▶ Work task: Return the data below in full, matching every line exactly.

▶ Data segment:

# # #

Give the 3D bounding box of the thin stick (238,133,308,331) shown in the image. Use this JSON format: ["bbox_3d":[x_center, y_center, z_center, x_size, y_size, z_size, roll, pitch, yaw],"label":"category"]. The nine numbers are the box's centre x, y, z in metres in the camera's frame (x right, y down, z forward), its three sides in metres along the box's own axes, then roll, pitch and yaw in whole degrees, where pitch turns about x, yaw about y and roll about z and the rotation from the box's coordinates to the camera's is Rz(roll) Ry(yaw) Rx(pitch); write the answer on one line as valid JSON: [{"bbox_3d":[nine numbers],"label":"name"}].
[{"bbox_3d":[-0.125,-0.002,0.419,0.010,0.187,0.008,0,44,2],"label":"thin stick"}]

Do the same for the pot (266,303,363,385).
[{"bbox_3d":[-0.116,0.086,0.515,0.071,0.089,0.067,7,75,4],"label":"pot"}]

# # #

▶ Task result:
Give the 3D bounding box of the thin stick (238,133,308,331) shown in the image. Use this JSON format: ["bbox_3d":[x_center, y_center, z_center, x_size, y_size, z_size, roll, pitch, yaw],"label":"category"]. The nine numbers are the box's centre x, y, z in metres in the camera's frame (x right, y down, z forward), its three sides in metres along the box's own axes, then roll, pitch and yaw in whole degrees, where pitch turns about x, yaw about y and roll about z and the rotation from the box's coordinates to the camera's is Rz(roll) Ry(yaw) Rx(pitch); write the answer on one line as valid JSON: [{"bbox_3d":[nine numbers],"label":"name"}].
[{"bbox_3d":[-0.125,-0.002,0.419,0.010,0.187,0.008,0,44,2],"label":"thin stick"}]

Do the same for the pot (266,303,363,385).
[{"bbox_3d":[-0.116,0.086,0.515,0.071,0.089,0.067,7,75,4],"label":"pot"}]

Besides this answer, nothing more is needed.